**学習用本文:**
^^^^
ハニーポット(honeypot)とは,ネットワーク上にわざとセキュリティ設定の甘いサーバーやネットワーク機器を設置して攻撃者やワームなどをおびき寄せ,侵入後にどんな行動をとるかを監視・観察するためのシステムのことである(図)。
攻撃者やワームに侵入を受けた場合,どんな手口で侵入されたのかわからなければ次の対策を立てられない。そこで,侵入者をわざと自由に行動させておき,行動をつぶさに観察することで侵入手口などを把握しようというのがハニーポットの目的である。簡単に侵入しやすく行動もしやすくすることで,攻撃者にとってはまさに魅力ある「蜜の壺」に見える存在となる。
ハニーポットには商用製品とフリーのツールがあり,大きく二つのタイプに分けられる。一つはWebサーバーやFTPサーバーなどのサーバー・ソフトの動作をエミュレートするタイプで,もう一つはUNIXなどOSの動作をエミュレートするタイプである。いずれのタイプも,攻撃者からは実際のサーバーやOSにアクセスしているように見えるように工夫している。
^^^^
**作業課題 1:** ハニーポットの説明文によると、ハニーポットは大きくいくつのタイプに分けられますか。
**作業課題 2:** ハニーポットの説明文のうち「攻撃者やワームに侵入を受けた」から「蜜の壺」に見える存在となる。」に至るまでの全体を、「侵入手口」を「攻撃方法」に入れ替えて書き直してください。
**作業課題 3:** ハニーポットの説明文の最後の文を引き継いで、その続きを書いてください。
この後に並ぶ項目は、ハニーポットの説明文とは別の出典から集めたものです。

(保存済みの項目)
^^^^
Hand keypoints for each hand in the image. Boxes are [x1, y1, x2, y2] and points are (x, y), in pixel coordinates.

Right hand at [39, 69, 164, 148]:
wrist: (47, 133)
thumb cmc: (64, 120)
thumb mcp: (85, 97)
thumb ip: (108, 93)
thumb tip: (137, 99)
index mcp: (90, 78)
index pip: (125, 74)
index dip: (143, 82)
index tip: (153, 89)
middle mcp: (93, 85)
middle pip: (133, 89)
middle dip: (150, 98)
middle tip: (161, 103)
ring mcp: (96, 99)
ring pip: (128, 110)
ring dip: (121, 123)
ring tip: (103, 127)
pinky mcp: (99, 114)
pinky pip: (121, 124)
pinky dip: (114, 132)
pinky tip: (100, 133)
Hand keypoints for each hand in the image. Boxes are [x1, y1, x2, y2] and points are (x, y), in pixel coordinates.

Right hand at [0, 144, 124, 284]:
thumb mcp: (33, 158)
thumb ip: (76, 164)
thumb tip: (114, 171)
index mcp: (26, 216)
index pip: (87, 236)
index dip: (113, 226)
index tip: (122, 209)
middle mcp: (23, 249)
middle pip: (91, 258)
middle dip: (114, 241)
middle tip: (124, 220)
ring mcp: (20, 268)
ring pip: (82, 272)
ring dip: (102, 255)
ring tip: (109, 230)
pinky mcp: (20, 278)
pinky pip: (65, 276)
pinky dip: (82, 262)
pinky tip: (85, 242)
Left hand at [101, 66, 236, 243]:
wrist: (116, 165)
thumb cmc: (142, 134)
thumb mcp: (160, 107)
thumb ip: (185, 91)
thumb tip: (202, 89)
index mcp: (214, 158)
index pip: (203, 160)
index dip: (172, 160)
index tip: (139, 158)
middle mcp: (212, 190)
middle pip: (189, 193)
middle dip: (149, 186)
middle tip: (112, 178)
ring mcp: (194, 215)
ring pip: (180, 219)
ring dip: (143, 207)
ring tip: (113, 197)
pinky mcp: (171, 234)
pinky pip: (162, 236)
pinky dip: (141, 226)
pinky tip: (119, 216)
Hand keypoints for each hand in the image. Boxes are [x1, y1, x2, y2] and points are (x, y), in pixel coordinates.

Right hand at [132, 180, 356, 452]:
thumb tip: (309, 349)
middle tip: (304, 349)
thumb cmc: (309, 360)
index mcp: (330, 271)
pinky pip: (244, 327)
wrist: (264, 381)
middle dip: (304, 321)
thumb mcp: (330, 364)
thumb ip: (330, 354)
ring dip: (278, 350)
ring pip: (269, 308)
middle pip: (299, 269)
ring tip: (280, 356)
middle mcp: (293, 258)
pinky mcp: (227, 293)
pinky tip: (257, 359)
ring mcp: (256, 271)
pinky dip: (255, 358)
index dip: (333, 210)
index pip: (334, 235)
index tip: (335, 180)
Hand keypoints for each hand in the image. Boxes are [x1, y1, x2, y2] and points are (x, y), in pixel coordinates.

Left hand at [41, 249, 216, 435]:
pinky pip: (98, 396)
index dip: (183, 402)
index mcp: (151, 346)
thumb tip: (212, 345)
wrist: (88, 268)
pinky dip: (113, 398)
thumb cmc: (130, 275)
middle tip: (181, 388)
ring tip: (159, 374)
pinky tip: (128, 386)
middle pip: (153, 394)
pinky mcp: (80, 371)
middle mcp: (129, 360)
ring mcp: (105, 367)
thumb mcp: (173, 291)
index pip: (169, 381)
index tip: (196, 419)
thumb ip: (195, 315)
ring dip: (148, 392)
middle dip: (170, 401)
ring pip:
^^^^
**解答欄 1:** 二つのタイプに分けられます。

**解答欄 2:**
攻撃者やワームに侵入を受けた場合,どんな手口で侵入されたのかわからなければ次の対策を立てられない。そこで,侵入者をわざと自由に行動させておき,行動をつぶさに観察することで攻撃方法などを把握しようというのがハニーポットの目的である。簡単に侵入しやすく行動もしやすくすることで,攻撃者にとってはまさに魅力ある「蜜の壺」に見える存在となる。

**解答欄 3:**
攻撃者がハニーポットに侵入すると,中でとった行動はすべてログとして記録される。システム・ログやサーバーのアクセス・ログ,ネットワークの通信ログ,キーボードの入力ログなど,さまざまなログを記録できるようになっている。ハニーポットの設置者は,これらのログを分析することにより詳細に侵入者の行動を分析することができる。
ハニーポットを構築するうえで重要なのは,攻撃や侵入をハニーポットの中だけに限定し,ほかのサーバーやネットワークには絶対に影響を与えないようにすることである。攻撃者がハニーポットを踏み台にして,ほかのシステムやネットワークを攻撃できてしまうようでは,何のために導入したのかわからなくなってしまうからだ。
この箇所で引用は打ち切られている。